Work instruction | Using the data beneath this instruction, retype only the lines from the one that contains "pinky mcp: (766, 797)" down to the one that contains "pinky tip: (998, 942)", both included, exactly as they appear.
== == ==
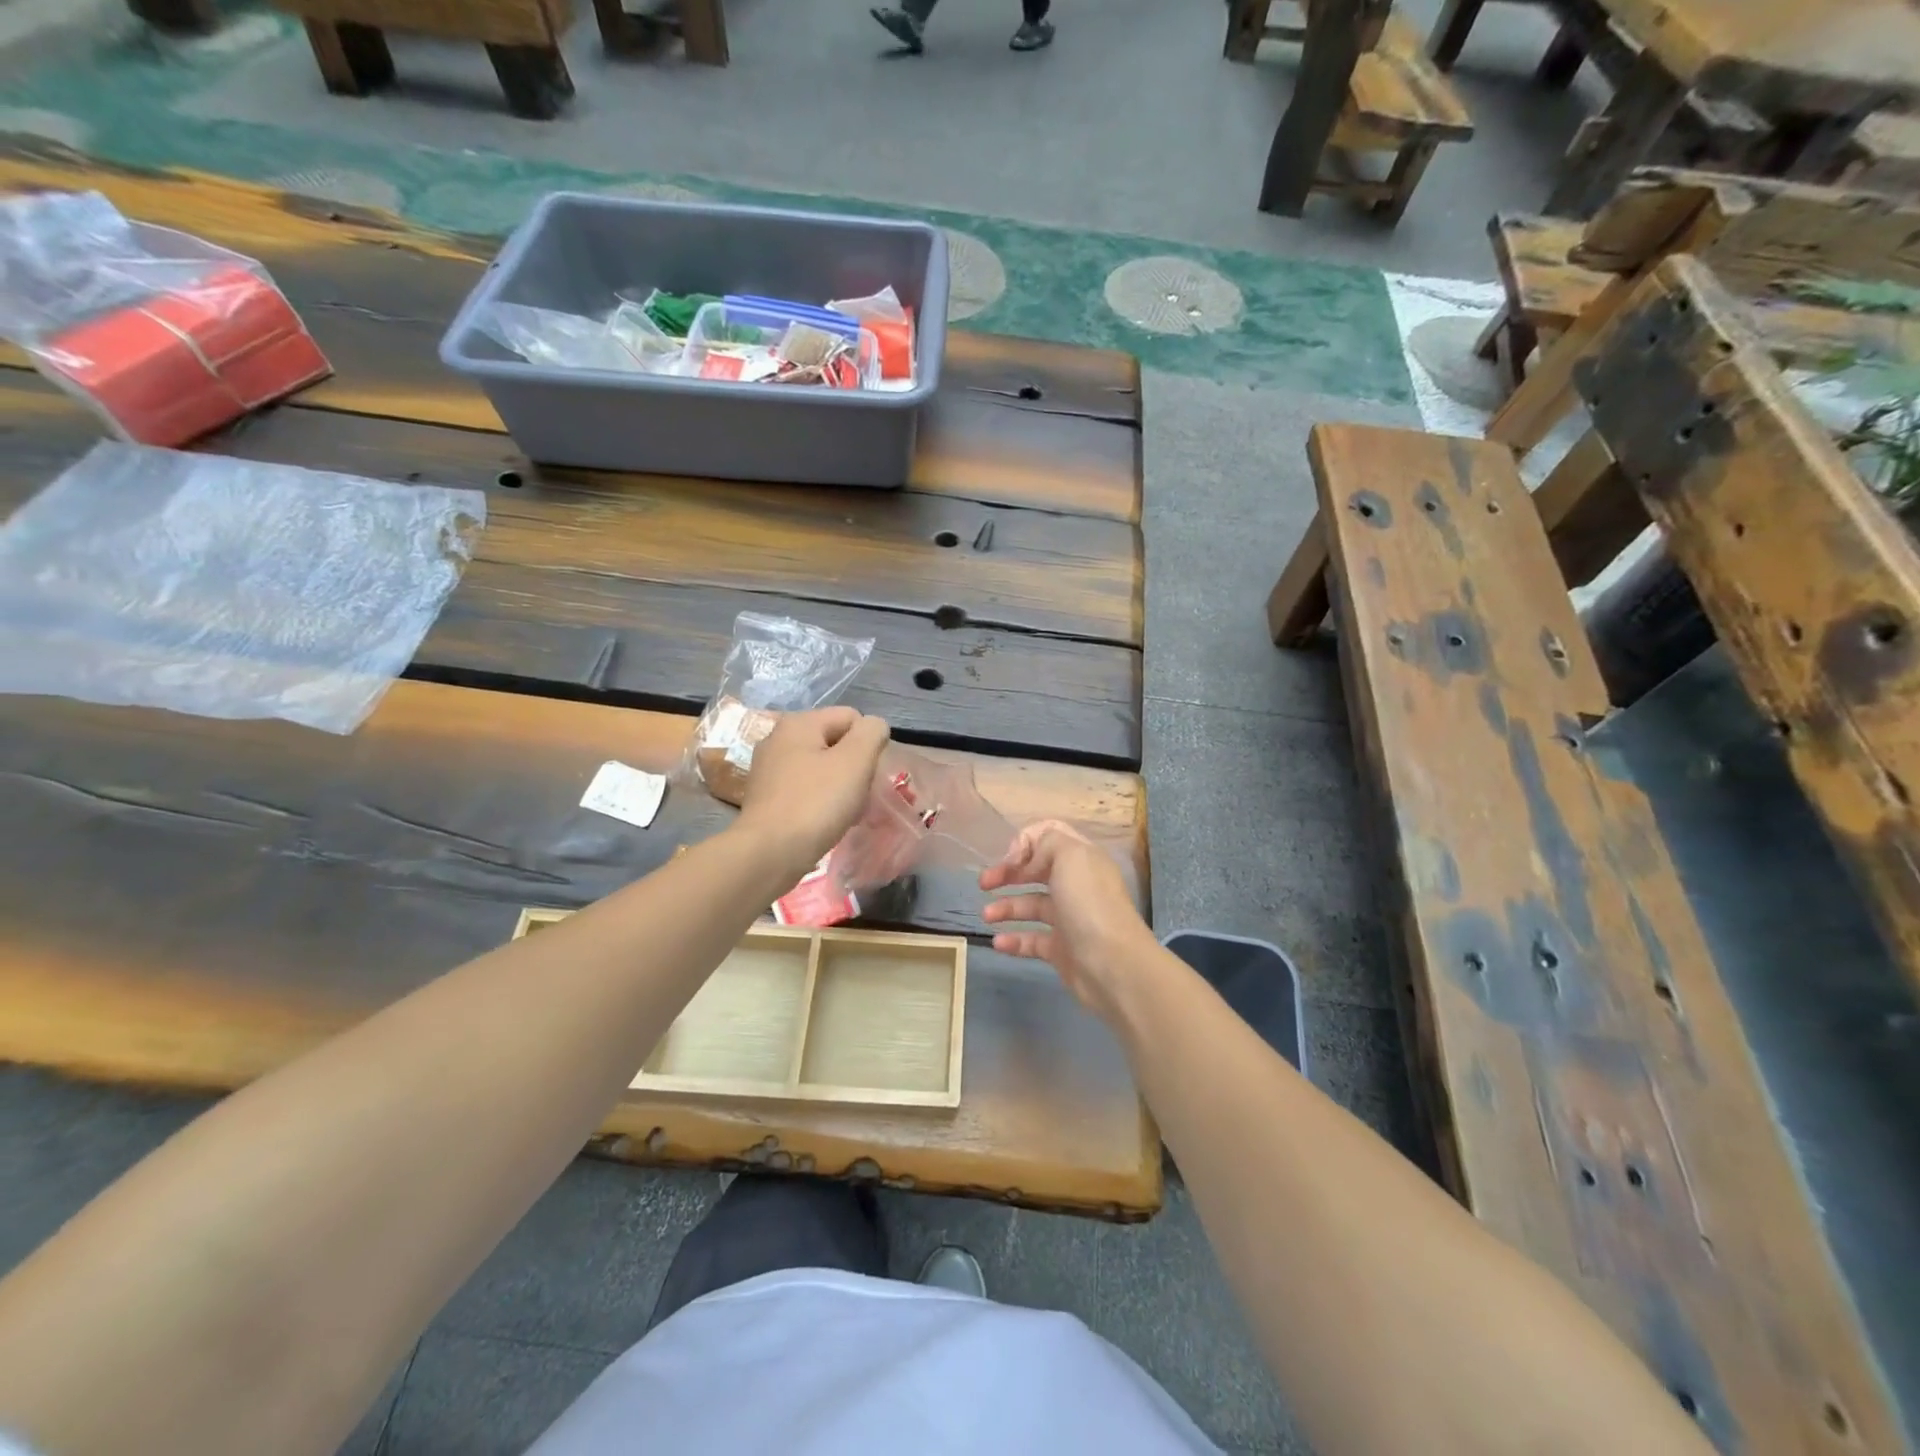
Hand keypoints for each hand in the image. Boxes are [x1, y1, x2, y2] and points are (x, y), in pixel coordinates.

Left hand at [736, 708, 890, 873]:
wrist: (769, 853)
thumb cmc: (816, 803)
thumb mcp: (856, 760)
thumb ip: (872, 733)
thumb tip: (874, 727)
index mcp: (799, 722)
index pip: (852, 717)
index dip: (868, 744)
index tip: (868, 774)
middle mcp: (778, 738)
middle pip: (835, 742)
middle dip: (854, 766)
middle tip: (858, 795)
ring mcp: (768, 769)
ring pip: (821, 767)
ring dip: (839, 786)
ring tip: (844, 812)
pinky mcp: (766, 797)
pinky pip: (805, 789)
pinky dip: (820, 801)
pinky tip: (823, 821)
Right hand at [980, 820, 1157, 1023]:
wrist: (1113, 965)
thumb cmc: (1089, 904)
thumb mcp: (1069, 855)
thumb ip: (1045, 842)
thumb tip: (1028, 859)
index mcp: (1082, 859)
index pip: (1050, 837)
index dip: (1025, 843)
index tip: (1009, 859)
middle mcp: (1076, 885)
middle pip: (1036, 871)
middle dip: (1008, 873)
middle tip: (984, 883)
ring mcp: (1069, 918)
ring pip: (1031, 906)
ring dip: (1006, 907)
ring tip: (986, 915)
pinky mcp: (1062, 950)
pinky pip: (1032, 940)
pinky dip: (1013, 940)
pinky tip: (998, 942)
== == ==
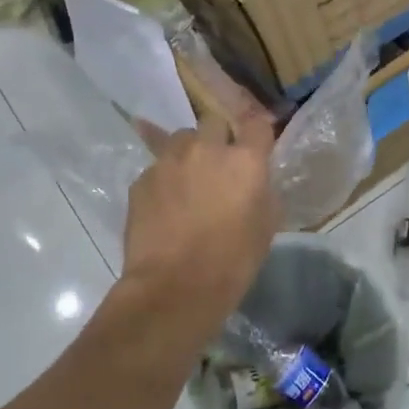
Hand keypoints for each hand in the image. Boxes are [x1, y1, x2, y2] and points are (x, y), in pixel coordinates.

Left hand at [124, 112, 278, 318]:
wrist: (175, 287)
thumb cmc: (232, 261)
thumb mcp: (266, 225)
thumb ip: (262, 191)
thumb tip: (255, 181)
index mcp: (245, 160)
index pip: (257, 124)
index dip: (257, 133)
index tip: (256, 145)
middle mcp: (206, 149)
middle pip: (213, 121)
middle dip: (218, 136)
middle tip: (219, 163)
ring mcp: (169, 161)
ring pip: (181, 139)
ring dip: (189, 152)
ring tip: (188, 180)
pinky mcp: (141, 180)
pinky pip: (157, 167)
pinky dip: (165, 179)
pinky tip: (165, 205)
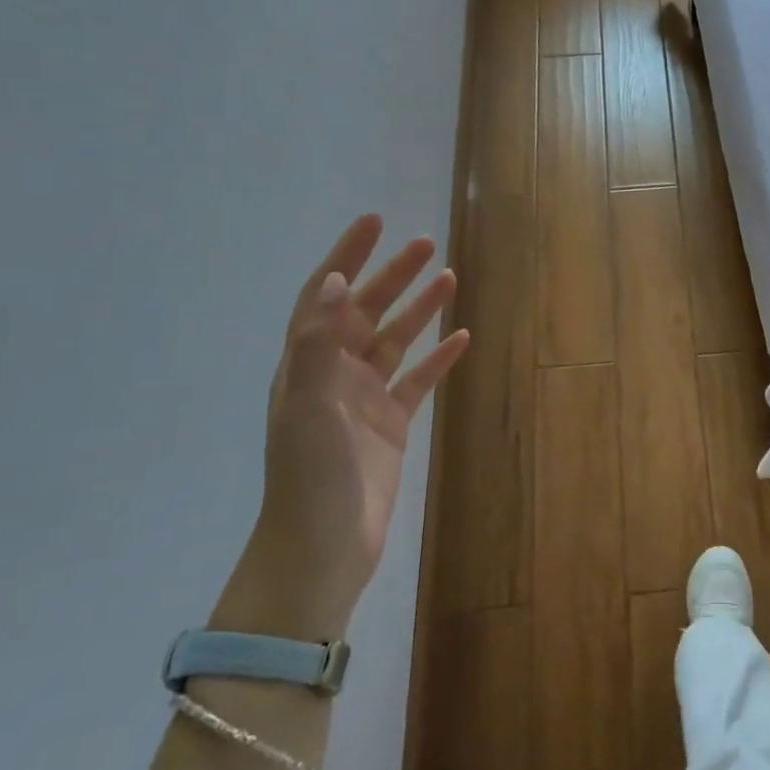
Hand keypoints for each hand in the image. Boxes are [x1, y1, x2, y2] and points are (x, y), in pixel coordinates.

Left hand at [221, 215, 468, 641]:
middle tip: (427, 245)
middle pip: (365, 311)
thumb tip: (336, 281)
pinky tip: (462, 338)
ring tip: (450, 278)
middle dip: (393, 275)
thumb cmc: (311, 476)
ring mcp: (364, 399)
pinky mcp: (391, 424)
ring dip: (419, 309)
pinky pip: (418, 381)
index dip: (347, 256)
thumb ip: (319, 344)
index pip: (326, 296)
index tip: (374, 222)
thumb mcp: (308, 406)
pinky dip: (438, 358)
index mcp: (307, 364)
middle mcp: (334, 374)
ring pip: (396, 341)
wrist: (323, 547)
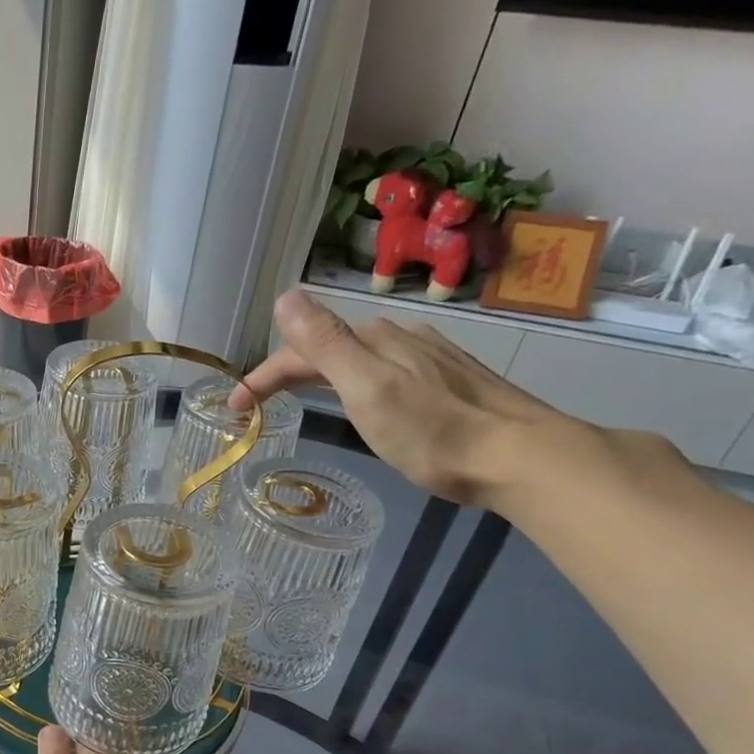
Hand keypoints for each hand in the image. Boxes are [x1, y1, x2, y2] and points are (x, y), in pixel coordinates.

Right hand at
== == ==
Written reply |
pinky mcp: (766, 797)
pinky pip: (805, 789)
pinky dip: (820, 801)
pinky tip: (823, 821)
Right hand at [980, 820, 1157, 1023]:
wrist: (1113, 965)
thumb cmc: (1089, 904)
thumb mcp: (1069, 855)
thumb ip: (1045, 842)
thumb tip: (1028, 859)
index mcp: (1082, 859)
index pip: (1050, 837)
index dip: (1025, 843)
index tip: (1009, 859)
middle mcp: (1076, 885)
middle pip: (1036, 871)
middle dip: (1008, 873)
middle tip: (984, 883)
ring mcp: (1069, 918)
ring pip: (1031, 906)
ring dip: (1006, 907)
ring tip: (986, 915)
pinky mcp: (1062, 950)
pinky pip: (1032, 940)
pinky dip: (1013, 940)
pinky tip: (998, 942)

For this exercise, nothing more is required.